What you are asked to do: Without skipping anything, print all of the data exactly.

(Saved entries)
____________

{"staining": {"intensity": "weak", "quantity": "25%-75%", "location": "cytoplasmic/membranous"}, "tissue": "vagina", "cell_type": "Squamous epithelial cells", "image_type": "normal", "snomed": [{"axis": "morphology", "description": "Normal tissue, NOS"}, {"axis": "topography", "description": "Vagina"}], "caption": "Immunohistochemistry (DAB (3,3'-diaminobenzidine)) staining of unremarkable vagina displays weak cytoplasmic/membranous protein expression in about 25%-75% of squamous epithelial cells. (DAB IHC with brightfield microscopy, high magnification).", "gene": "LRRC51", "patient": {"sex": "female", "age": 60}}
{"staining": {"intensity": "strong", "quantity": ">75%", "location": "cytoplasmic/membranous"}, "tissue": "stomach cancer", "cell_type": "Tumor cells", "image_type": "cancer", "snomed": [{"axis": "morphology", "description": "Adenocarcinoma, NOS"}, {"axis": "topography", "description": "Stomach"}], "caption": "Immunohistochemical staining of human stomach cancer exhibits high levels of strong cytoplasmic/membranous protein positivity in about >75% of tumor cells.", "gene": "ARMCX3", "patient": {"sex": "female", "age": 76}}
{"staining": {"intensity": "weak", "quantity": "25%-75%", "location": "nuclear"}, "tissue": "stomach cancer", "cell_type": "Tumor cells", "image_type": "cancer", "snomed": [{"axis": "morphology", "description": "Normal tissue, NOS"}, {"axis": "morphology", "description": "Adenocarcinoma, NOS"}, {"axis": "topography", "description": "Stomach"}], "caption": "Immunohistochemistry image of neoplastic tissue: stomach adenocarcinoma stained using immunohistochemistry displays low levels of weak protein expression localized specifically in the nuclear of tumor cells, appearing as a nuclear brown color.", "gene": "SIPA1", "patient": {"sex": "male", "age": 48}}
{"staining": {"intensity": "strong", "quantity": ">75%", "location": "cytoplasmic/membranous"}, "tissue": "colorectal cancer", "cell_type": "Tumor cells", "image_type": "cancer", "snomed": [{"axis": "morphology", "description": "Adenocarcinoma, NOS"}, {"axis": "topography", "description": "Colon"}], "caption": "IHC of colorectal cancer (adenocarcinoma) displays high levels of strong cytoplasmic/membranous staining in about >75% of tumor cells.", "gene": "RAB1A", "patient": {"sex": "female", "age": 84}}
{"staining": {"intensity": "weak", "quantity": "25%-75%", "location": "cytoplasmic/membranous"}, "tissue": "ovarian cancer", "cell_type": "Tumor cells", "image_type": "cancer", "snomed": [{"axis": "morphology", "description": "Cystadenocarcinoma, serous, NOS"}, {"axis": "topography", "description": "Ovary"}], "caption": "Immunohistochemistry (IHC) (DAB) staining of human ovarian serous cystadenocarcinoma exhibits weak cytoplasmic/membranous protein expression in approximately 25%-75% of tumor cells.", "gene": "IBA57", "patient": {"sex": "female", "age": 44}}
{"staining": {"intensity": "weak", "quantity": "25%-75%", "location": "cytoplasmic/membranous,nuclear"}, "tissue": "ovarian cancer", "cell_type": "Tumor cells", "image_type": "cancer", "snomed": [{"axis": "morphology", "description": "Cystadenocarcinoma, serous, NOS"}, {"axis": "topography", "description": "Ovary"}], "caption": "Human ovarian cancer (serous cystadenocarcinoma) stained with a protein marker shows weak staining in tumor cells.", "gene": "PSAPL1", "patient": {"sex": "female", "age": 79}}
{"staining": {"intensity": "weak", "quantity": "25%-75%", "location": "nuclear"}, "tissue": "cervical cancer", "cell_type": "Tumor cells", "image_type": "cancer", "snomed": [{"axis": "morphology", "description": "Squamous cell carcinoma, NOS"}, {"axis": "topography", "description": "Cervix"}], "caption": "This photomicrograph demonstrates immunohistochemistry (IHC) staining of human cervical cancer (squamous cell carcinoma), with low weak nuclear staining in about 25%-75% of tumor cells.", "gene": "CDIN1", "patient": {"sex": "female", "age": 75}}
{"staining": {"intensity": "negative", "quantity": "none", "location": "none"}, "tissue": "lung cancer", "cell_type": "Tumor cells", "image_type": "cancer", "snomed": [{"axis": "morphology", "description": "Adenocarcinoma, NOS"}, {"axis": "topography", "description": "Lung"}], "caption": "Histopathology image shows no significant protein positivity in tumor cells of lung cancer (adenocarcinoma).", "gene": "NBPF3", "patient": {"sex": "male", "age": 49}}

____________

Written solution:
{"staining": {"intensity": "weak", "quantity": "25%-75%", "location": "cytoplasmic/membranous"}, "tissue": "vagina", "cell_type": "Squamous epithelial cells", "image_type": "normal", "snomed": [{"axis": "morphology", "description": "Normal tissue, NOS"}, {"axis": "topography", "description": "Vagina"}], "caption": "Immunohistochemistry (DAB (3,3'-diaminobenzidine)) staining of unremarkable vagina displays weak cytoplasmic/membranous protein expression in about 25%-75% of squamous epithelial cells. (DAB IHC with brightfield microscopy, high magnification).", "gene": "LRRC51", "patient": {"sex": "female", "age": 60}}
{"staining": {"intensity": "strong", "quantity": ">75%", "location": "cytoplasmic/membranous"}, "tissue": "stomach cancer", "cell_type": "Tumor cells", "image_type": "cancer", "snomed": [{"axis": "morphology", "description": "Adenocarcinoma, NOS"}, {"axis": "topography", "description": "Stomach"}], "caption": "Immunohistochemical staining of human stomach cancer exhibits high levels of strong cytoplasmic/membranous protein positivity in about >75% of tumor cells.", "gene": "ARMCX3", "patient": {"sex": "female", "age": 76}}
{"staining": {"intensity": "weak", "quantity": "25%-75%", "location": "nuclear"}, "tissue": "stomach cancer", "cell_type": "Tumor cells", "image_type": "cancer", "snomed": [{"axis": "morphology", "description": "Normal tissue, NOS"}, {"axis": "morphology", "description": "Adenocarcinoma, NOS"}, {"axis": "topography", "description": "Stomach"}], "caption": "Immunohistochemistry image of neoplastic tissue: stomach adenocarcinoma stained using immunohistochemistry displays low levels of weak protein expression localized specifically in the nuclear of tumor cells, appearing as a nuclear brown color.", "gene": "SIPA1", "patient": {"sex": "male", "age": 48}}
{"staining": {"intensity": "strong", "quantity": ">75%", "location": "cytoplasmic/membranous"}, "tissue": "colorectal cancer", "cell_type": "Tumor cells", "image_type": "cancer", "snomed": [{"axis": "morphology", "description": "Adenocarcinoma, NOS"}, {"axis": "topography", "description": "Colon"}], "caption": "IHC of colorectal cancer (adenocarcinoma) displays high levels of strong cytoplasmic/membranous staining in about >75% of tumor cells.", "gene": "RAB1A", "patient": {"sex": "female", "age": 84}}
{"staining": {"intensity": "weak", "quantity": "25%-75%", "location": "cytoplasmic/membranous"}, "tissue": "ovarian cancer", "cell_type": "Tumor cells", "image_type": "cancer", "snomed": [{"axis": "morphology", "description": "Cystadenocarcinoma, serous, NOS"}, {"axis": "topography", "description": "Ovary"}], "caption": "Immunohistochemistry (IHC) (DAB) staining of human ovarian serous cystadenocarcinoma exhibits weak cytoplasmic/membranous protein expression in approximately 25%-75% of tumor cells.", "gene": "IBA57", "patient": {"sex": "female", "age": 44}}
{"staining": {"intensity": "weak", "quantity": "25%-75%", "location": "cytoplasmic/membranous,nuclear"}, "tissue": "ovarian cancer", "cell_type": "Tumor cells", "image_type": "cancer", "snomed": [{"axis": "morphology", "description": "Cystadenocarcinoma, serous, NOS"}, {"axis": "topography", "description": "Ovary"}], "caption": "Human ovarian cancer (serous cystadenocarcinoma) stained with a protein marker shows weak staining in tumor cells.", "gene": "PSAPL1", "patient": {"sex": "female", "age": 79}}
{"staining": {"intensity": "weak", "quantity": "25%-75%", "location": "nuclear"}, "tissue": "cervical cancer", "cell_type": "Tumor cells", "image_type": "cancer", "snomed": [{"axis": "morphology", "description": "Squamous cell carcinoma, NOS"}, {"axis": "topography", "description": "Cervix"}], "caption": "This photomicrograph demonstrates immunohistochemistry (IHC) staining of human cervical cancer (squamous cell carcinoma), with low weak nuclear staining in about 25%-75% of tumor cells.", "gene": "CDIN1", "patient": {"sex": "female", "age": 75}}
{"staining": {"intensity": "negative", "quantity": "none", "location": "none"}, "tissue": "lung cancer", "cell_type": "Tumor cells", "image_type": "cancer", "snomed": [{"axis": "morphology", "description": "Adenocarcinoma, NOS"}, {"axis": "topography", "description": "Lung"}], "caption": "Histopathology image shows no significant protein positivity in tumor cells of lung cancer (adenocarcinoma).", "gene": "NBPF3", "patient": {"sex": "male", "age": 49}}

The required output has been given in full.